== Information given ==
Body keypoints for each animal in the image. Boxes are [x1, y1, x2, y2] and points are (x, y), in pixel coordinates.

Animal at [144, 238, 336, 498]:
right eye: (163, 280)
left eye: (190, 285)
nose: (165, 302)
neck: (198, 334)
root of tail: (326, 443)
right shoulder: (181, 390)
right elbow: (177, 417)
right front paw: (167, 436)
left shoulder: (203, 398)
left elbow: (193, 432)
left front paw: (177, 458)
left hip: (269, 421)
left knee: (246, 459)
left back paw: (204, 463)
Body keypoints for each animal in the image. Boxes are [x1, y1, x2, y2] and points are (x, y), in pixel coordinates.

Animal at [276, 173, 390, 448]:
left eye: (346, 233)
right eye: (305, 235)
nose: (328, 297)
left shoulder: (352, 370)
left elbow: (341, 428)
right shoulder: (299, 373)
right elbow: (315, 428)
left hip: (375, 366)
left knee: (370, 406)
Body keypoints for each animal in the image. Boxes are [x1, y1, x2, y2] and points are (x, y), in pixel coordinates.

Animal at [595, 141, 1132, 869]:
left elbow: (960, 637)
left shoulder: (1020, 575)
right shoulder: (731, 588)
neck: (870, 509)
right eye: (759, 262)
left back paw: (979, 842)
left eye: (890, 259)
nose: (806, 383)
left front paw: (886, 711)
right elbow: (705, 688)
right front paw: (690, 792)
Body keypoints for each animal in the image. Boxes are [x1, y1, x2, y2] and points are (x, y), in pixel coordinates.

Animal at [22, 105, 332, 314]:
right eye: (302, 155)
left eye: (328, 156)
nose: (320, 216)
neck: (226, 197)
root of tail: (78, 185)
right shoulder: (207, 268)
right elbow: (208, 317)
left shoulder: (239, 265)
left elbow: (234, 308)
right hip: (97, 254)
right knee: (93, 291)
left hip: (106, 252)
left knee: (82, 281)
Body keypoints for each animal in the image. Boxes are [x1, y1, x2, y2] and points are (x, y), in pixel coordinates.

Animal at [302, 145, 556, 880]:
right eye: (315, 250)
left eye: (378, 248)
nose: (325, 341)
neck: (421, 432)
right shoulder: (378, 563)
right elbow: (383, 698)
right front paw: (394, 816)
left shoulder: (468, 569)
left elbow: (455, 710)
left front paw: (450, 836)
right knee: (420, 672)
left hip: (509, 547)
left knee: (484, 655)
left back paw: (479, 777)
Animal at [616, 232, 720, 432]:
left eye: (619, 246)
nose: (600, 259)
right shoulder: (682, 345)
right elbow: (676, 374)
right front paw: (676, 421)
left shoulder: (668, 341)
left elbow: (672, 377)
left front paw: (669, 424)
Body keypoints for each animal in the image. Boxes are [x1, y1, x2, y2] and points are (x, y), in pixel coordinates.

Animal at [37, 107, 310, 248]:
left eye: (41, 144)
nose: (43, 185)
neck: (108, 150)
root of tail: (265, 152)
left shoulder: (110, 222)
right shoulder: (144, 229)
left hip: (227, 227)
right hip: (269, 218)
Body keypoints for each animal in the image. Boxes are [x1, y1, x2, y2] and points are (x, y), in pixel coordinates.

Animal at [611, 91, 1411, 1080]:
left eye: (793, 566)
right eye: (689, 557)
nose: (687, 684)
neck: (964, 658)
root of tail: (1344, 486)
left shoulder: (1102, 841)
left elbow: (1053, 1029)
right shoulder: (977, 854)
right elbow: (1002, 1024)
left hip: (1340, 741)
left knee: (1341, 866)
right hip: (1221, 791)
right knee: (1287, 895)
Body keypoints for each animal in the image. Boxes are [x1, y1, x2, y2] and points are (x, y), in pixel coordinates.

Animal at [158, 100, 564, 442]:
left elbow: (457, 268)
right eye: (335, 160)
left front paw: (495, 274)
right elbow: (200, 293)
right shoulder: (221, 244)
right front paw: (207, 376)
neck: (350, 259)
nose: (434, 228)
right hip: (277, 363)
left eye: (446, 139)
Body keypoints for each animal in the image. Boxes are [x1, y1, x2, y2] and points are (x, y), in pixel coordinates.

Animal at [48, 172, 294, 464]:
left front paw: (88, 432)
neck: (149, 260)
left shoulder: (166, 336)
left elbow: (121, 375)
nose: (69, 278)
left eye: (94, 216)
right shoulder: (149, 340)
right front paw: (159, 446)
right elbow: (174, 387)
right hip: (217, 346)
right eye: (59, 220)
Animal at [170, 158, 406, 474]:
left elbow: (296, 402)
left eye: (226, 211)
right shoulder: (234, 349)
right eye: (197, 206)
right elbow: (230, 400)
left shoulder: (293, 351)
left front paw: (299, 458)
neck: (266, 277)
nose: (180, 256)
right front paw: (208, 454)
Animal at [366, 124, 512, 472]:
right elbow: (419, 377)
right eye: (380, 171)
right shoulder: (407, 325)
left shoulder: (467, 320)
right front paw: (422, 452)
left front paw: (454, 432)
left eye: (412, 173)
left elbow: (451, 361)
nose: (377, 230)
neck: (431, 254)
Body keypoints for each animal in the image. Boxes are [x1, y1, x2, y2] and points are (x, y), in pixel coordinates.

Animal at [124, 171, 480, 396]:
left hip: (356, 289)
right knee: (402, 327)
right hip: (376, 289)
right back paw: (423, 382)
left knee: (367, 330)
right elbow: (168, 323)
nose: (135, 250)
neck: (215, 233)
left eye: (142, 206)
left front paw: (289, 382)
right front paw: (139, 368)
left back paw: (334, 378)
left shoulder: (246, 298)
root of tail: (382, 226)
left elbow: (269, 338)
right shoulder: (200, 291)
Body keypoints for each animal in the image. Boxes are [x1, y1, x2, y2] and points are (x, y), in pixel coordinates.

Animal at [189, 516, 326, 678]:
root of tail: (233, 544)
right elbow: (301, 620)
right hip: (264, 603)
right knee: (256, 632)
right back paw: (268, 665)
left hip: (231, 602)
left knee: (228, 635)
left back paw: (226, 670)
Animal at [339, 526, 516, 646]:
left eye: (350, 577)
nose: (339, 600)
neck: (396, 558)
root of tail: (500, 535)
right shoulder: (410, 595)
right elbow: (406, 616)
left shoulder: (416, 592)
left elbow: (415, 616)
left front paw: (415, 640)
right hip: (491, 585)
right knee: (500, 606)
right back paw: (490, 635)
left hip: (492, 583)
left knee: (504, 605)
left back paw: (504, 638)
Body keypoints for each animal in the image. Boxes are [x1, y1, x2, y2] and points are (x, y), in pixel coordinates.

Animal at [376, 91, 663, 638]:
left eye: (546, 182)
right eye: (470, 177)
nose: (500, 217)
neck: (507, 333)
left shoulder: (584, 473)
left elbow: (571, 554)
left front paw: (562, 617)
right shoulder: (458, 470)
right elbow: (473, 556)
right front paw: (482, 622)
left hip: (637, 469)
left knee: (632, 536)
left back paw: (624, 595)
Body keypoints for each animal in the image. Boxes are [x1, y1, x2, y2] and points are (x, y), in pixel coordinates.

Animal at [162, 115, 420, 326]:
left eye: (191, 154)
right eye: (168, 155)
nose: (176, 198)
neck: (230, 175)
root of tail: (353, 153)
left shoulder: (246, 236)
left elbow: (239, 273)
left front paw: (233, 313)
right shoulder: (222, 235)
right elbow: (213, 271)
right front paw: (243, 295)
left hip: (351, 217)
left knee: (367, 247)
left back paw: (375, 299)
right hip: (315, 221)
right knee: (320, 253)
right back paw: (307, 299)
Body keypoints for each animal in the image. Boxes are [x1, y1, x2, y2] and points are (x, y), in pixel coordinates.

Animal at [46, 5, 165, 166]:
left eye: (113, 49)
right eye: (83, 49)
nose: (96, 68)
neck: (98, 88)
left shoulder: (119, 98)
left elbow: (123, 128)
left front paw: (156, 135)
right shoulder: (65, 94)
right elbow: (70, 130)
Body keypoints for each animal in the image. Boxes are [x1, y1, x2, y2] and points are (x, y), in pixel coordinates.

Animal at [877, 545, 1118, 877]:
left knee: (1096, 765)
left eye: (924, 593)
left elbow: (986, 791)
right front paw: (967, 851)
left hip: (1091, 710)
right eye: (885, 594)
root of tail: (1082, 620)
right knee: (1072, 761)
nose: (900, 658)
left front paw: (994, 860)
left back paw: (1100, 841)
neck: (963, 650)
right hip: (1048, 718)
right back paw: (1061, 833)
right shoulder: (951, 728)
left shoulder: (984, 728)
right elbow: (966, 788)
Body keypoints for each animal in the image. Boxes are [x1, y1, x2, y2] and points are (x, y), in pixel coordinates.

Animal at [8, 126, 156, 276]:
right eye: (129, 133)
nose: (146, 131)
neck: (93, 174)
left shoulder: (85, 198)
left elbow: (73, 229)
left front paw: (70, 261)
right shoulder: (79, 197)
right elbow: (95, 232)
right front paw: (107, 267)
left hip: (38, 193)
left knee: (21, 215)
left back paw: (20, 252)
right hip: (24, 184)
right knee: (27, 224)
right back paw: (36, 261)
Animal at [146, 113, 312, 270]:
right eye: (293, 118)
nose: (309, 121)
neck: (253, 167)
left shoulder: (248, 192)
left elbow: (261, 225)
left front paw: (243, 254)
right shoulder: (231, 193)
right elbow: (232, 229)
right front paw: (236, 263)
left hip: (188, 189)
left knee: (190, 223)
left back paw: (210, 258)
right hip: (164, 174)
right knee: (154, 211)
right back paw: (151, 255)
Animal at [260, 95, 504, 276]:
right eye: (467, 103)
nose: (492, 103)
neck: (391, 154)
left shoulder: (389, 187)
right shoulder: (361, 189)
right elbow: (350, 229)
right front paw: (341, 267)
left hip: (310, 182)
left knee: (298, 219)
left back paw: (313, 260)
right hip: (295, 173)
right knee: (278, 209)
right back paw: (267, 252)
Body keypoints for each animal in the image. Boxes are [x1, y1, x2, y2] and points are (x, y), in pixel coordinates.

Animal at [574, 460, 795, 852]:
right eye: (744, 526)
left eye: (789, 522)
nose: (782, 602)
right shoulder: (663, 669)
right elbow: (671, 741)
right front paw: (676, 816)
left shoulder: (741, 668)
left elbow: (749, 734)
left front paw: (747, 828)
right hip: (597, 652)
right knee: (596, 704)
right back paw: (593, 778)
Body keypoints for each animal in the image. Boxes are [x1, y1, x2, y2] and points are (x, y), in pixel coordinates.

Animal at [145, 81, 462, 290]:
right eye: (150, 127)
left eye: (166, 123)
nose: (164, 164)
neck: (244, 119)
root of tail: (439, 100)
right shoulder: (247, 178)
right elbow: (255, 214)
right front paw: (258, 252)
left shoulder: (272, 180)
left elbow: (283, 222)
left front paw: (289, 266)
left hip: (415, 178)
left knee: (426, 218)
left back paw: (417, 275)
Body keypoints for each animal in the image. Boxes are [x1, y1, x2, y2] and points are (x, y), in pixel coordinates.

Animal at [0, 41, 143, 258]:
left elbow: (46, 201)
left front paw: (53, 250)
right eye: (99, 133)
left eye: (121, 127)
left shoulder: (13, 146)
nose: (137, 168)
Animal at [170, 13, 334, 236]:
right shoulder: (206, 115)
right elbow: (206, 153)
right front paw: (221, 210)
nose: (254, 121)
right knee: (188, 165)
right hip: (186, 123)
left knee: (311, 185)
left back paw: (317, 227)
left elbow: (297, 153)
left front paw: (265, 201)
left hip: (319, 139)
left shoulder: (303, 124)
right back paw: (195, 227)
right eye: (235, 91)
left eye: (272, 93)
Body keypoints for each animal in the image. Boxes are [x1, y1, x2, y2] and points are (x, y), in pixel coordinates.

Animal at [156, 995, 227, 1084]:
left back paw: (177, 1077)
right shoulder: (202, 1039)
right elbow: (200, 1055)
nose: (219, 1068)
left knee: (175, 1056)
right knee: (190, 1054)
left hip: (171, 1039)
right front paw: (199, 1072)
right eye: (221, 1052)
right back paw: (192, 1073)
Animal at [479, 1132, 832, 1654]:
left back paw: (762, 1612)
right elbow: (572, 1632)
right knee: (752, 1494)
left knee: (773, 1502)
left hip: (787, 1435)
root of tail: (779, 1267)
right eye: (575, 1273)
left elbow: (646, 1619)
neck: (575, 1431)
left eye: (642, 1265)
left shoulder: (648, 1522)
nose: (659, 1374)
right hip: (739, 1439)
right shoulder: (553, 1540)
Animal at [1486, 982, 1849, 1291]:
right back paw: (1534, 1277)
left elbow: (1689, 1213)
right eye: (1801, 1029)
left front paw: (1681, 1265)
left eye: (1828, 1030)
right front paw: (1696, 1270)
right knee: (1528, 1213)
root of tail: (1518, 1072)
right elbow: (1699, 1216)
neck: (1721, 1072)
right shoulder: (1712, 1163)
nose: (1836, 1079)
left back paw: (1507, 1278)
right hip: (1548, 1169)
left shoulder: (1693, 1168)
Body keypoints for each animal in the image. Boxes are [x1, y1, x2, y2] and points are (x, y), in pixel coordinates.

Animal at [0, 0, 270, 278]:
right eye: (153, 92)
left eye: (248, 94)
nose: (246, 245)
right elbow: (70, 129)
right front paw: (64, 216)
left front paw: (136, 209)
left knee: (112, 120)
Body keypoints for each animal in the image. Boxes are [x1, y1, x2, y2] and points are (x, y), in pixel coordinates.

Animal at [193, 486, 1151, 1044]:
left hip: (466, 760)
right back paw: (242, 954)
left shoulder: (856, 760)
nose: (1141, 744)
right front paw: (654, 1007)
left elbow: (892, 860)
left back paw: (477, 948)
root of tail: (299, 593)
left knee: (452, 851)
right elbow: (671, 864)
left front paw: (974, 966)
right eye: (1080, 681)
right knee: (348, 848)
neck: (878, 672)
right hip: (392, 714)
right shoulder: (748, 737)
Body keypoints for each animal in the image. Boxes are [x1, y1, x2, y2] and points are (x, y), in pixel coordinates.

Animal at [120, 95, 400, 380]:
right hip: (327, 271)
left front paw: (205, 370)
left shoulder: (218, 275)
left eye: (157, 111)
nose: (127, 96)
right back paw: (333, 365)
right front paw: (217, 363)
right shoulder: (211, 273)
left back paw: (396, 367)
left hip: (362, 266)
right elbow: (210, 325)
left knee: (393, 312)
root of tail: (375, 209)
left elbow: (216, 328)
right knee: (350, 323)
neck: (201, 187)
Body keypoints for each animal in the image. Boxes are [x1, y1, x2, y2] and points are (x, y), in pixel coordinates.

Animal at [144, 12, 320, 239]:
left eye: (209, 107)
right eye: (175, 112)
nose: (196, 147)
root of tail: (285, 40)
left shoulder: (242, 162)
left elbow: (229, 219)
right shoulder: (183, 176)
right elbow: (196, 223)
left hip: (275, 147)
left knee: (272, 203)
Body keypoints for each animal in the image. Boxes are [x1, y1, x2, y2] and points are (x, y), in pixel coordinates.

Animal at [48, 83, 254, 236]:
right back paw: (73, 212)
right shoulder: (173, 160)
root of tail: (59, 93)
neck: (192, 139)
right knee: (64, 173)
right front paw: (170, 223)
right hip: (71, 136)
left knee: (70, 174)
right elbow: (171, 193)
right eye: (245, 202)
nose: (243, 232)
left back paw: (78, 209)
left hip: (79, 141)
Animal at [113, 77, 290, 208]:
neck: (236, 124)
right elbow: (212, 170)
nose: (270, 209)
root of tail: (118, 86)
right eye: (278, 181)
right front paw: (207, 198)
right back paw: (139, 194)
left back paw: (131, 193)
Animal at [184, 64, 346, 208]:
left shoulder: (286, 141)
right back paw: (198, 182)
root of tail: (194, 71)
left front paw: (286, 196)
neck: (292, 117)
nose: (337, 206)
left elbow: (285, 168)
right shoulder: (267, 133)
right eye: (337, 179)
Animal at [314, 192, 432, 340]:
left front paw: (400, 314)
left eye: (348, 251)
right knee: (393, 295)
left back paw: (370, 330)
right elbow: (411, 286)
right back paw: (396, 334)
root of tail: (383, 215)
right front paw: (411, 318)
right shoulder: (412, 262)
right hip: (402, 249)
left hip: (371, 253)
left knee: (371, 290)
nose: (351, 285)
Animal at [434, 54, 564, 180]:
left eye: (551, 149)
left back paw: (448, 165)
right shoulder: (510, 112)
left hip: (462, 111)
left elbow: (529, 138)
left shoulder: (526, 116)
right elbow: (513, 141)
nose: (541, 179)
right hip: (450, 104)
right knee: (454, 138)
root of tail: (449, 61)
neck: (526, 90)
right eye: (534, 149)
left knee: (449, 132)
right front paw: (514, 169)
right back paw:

== What you should do ==
Write out only the lines that run from the line containing "root of tail: (439, 100)" through the line containing "left elbow: (297, 153)", both included, exactly as they appear above.

== Response below ==
root of tail: (439, 100)
right shoulder: (247, 178)
right elbow: (255, 214)
right front paw: (258, 252)
left shoulder: (272, 180)
left elbow: (283, 222)
left front paw: (289, 266)
left hip: (415, 178)
left knee: (426, 218)
left back paw: (417, 275)
Body keypoints for each animal in the image. Boxes are [x1, y1, x2, y2] and points are (x, y), in pixel coordinates.

Animal at [0, 41, 143, 258]:
left elbow: (46, 201)
left front paw: (53, 250)
right eye: (99, 133)
left eye: (121, 127)
left shoulder: (13, 146)
nose: (137, 168)
Animal at [170, 13, 334, 236]:
right shoulder: (206, 115)
right elbow: (206, 153)
right front paw: (221, 210)
nose: (254, 121)
right knee: (188, 165)
right hip: (186, 123)
left knee: (311, 185)
left back paw: (317, 227)
left elbow: (297, 153)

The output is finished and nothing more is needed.